Jacqueline Smith: A mother’s journey from simple faith to truth



Jenny Hubbard Photo: Carol Kaliff /Hearst Connecticut Media

People think of Danbury as the Hat City, though the industry is long gone. Or they think of Danbury as a destination for shopping or dining. Long-timers conjure the Danbury Fair when thinking of the city’s identity.
Wednesday morning, Danbury showed itself as a prayer city. And this facet of the 315-year old city is perhaps the strongest of all.
More than 500 people crowded into the spacious Amber Room for the Greater Danbury Prayer Breakfast offered by the Jericho Partnership, a nonprofit that does much good for the city. The breakfast isn’t about one “true” religion; all faiths are welcome. The operative word is faith.
I’ve been to other prayer breakfasts in Danbury, this was the 14th annual, and often find the speakers inspirational. This is the first time inspiration required Kleenex.
Jenny Hubbard of Newtown spoke frankly, and courageously, of her on-again, off-again relationship with a higher power, Jesus. She went from a young Irish Catholic girl with a Jesus-loves-me-this-I-know belief, to a career woman and wife who went to church on Christmas and Easter, to a deeply grieving mom who felt far, far away from any heavenly presence.
Though many could identify with a Jesus-loves-me childhood perspective (from the smiles in the room) and some could relate to a too-busy-for-church time of their lives (from the murmurs), few could know the stone-cold grief that gripped Jenny, her husband Matt and the parents of 20 first graders shot to death on the morning of Dec. 14, 2012 with six educators in their neighborhood school.
It is exceedingly difficult, if not impossible, to put yourself in the shoes of a parent who lost a child in the Sandy Hook Elementary Schooltragedy. More than four years later, I still am shocked, as many are, by the senselessness, the horror.
Catherine Violet Hubbard at 6 years old had bright-penny hair and an impish smile. She loved animals with the passionate heart of a child. How could a parent ever cope with such a loss?

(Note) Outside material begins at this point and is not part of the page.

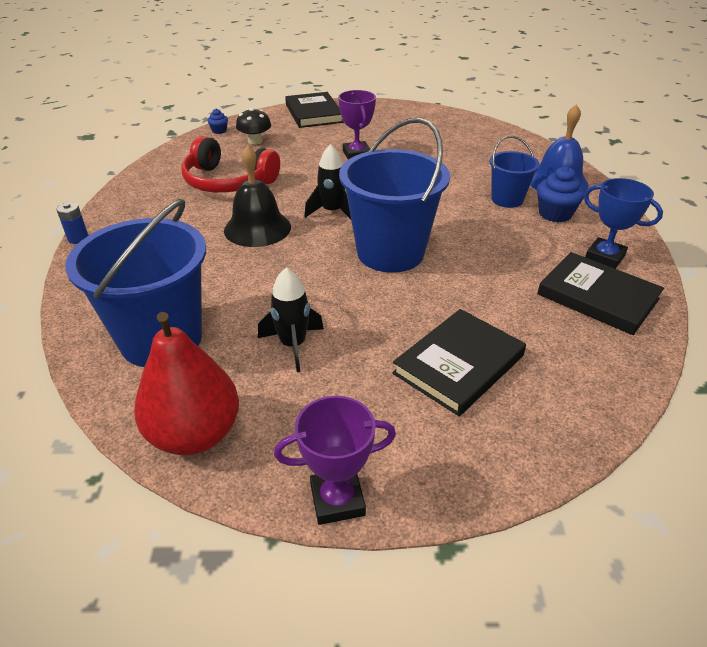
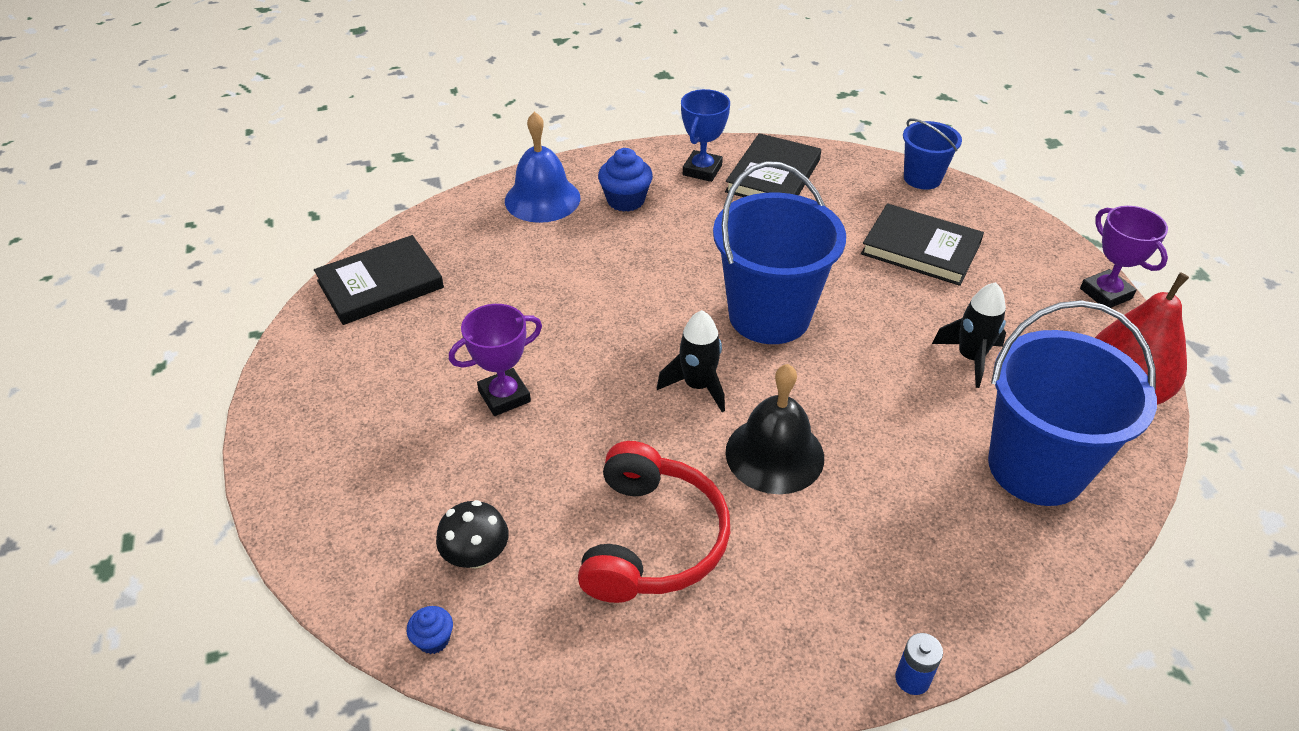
camera: 105 degrees left, 5 degrees up
(314, 113) = (322, 498): black book -> black book (380, 284)
(507, 199) = (603, 235): blue bucket -> blue bucket (922, 178)

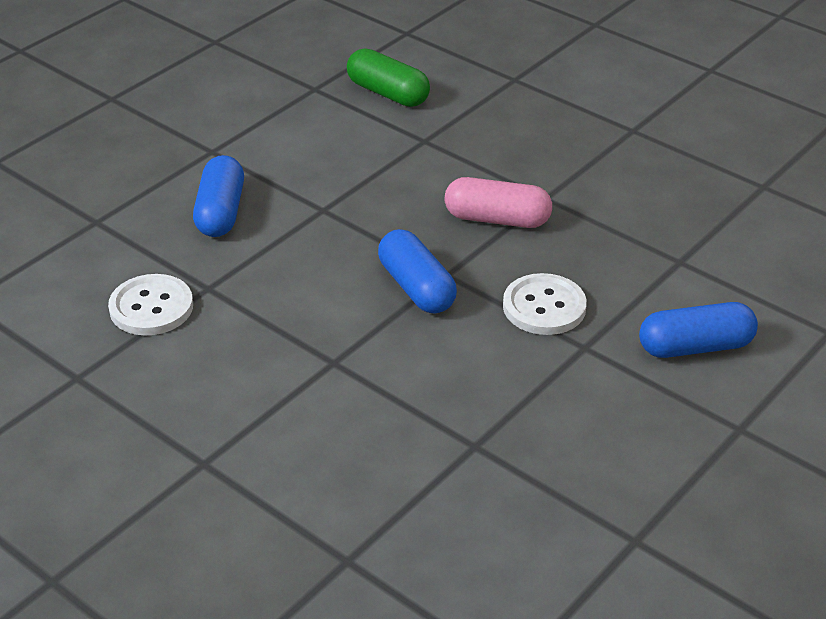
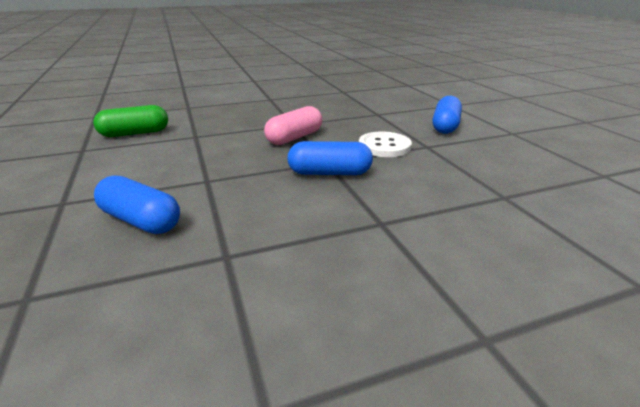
camera: 60 degrees left, 10 degrees down
(151, 307) = (212, 301): white button -> none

Jenny described to the hushed crowd the mornings she didn’t want to get out of bed, but did so only because she needed to make a school lunch for Catherine’s older brother, Freddie. Grace came, at last, in the car of all places, while she was driving to the grocery store. She was crying, she was angry, she found herself yelling at her God, Jesus. He seemed remote. But in return, a pure, unconditional, powerful love surrounded her and filled her.
It was a revelation that the figure she had once tried to bargain with was not that critical-eye patriarch high on a figurative throne somewhere, but a loving, omnipresent force.
Jenny spoke engagingly, even humorously at times, in her 30-minute talk. She was not looking for sympathy; she remained tightly focused on her relationship with Jesus. The crowd responded with a standing ovation.
She could have used the opportunity of a full room to promote the Catherine Violet Hubbard Foundation, but did not. So I will. Jenny and Matt created the foundation in 2013, with a goal of building a 34-acre animal sanctuary and butterfly garden in Newtown to reflect Catherine’s “kindness and compassion.”
On the foundation website, cvhfoundation.org, you can learn more and read Jenny’s compelling blog through the seasons.
“Ours is a story of how our hearts loved abundantly, took the ultimate blow and then — because of that love, loved more deeply and also lived more fully. Yes — there will always be the before that calls to me to remember. And yes —there will be moments that define our after,” Jenny wrote on Dec. 14, 2016. “Yet woven together they create our then, a beautiful symphony at whose beauty urges me forward.”